# Provided passage:
Commissioner Of Income Tax, Karnataka, Bangalore v. M/s Shaan Finance (p) Ltd., Bangalore Etc

(Supreme Court Of India)

C. A. Nos. 7077-78 of 1993 with C. A. No. 1646 of 1994 and C. A. No. 1692-1693 of 1998 | 20-03-1998

Mrs. Sujata V. Manohar, J.

1. Delay condoned.

2. Leave granted.

3. These appeals raise a common question relating to the assessee’s entitlement to investment allowance under Section 32A of Income Tax Act, 1961. The assessee companies, as their names suggest, are financial companies which purchase machinery and hire out the machinery to manufacturers under agreements of hire. The common question in these appeals relates to the entitlement of the assessees to investment allowance under Section 32A of the Income Tax Act, 1961. For the sake of convenience, we are setting out the question as framed in Civil Appeal Nos.7077-78 of 1993. The question is as follows:

“Whether, on the facts and in the circumstances of the case, the Tribunal was right in holding that in respect of the machineries owned by the assessee, but leased to their parties and used by them for the manufacture of article or thing, investment allowance was allowable under Section 32A”

# Assigned task 1:
Answer the following questions from the judgment excerpt above.
(a) Which judge is named above the numbered paragraphs?
(b) On what date was the judgment given?
(c) Under which section of which Act is the investment allowance claimed?
# Assigned task 2:
For each statement below, state whether it agrees with the judgment excerpt above, and quote the words that decide it.
(a) The assessee companies hire out machinery to manufacturers.
(b) The quoted question is taken from Civil Appeal No. 1646 of 1994.
(c) The court declined to condone the delay.

# Provided data:
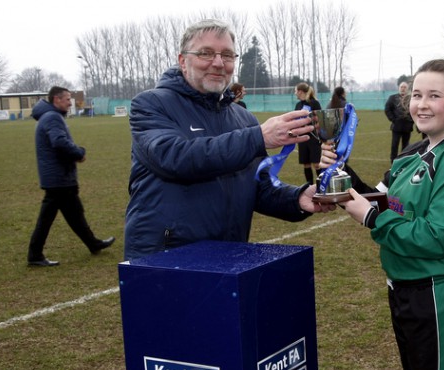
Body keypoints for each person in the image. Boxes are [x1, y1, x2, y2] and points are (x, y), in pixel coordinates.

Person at [321, 59, 444, 370]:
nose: (421, 105)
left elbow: (436, 237)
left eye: (434, 96)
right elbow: (384, 201)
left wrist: (371, 218)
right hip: (404, 289)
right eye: (416, 95)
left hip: (438, 295)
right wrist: (339, 174)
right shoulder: (413, 152)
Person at [123, 19, 334, 260]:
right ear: (183, 61)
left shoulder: (243, 118)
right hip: (165, 256)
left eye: (227, 55)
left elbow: (258, 186)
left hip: (228, 254)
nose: (218, 63)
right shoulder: (151, 104)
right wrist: (259, 137)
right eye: (206, 53)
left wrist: (296, 198)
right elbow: (175, 157)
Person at [28, 86, 115, 267]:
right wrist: (79, 153)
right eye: (67, 99)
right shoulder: (52, 117)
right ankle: (35, 255)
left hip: (58, 177)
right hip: (59, 178)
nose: (70, 103)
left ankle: (93, 244)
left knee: (75, 214)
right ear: (56, 100)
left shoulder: (49, 116)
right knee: (48, 219)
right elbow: (59, 142)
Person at [294, 82, 322, 184]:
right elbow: (295, 120)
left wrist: (312, 127)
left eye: (296, 91)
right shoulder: (298, 105)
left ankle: (321, 187)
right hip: (302, 137)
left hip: (313, 138)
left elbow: (320, 120)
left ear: (300, 91)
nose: (295, 93)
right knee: (306, 164)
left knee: (316, 163)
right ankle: (309, 186)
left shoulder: (314, 103)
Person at [385, 81, 414, 162]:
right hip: (396, 126)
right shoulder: (392, 98)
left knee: (406, 145)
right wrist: (393, 119)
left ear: (407, 89)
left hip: (407, 126)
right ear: (399, 88)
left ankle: (403, 160)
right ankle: (393, 160)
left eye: (405, 87)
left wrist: (411, 121)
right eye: (401, 87)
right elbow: (387, 109)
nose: (403, 89)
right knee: (394, 145)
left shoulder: (411, 99)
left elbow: (414, 111)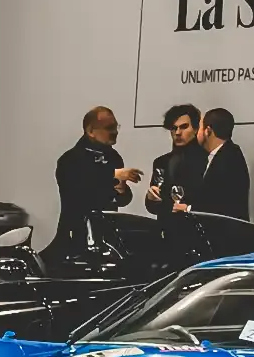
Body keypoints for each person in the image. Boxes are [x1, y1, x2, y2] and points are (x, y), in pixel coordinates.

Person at [51, 106, 139, 254]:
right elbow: (79, 191)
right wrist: (113, 174)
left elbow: (122, 201)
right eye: (109, 128)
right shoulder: (70, 159)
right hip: (76, 234)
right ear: (91, 131)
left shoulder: (114, 157)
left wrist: (122, 189)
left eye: (116, 126)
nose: (115, 132)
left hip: (107, 235)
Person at [175, 107, 249, 221]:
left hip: (226, 230)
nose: (196, 133)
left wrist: (188, 208)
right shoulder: (222, 154)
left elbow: (223, 202)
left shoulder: (229, 158)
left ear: (208, 131)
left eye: (200, 128)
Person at [146, 103, 205, 220]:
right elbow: (153, 207)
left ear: (195, 129)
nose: (178, 132)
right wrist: (150, 198)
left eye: (184, 127)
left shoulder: (207, 160)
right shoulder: (161, 162)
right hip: (166, 227)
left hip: (197, 226)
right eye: (174, 128)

# Exercise response 1:
(a) Mrs. Sujata V. Manohar, J.
(b) 20-03-1998
(c) Section 32A of the Income Tax Act, 1961

# Exercise response 2:
(a) Yes: "purchase machinery and hire out the machinery to manufacturers under agreements of hire"
(b) No: "we are setting out the question as framed in Civil Appeal Nos.7077-78 of 1993"
(c) No: "Delay condoned."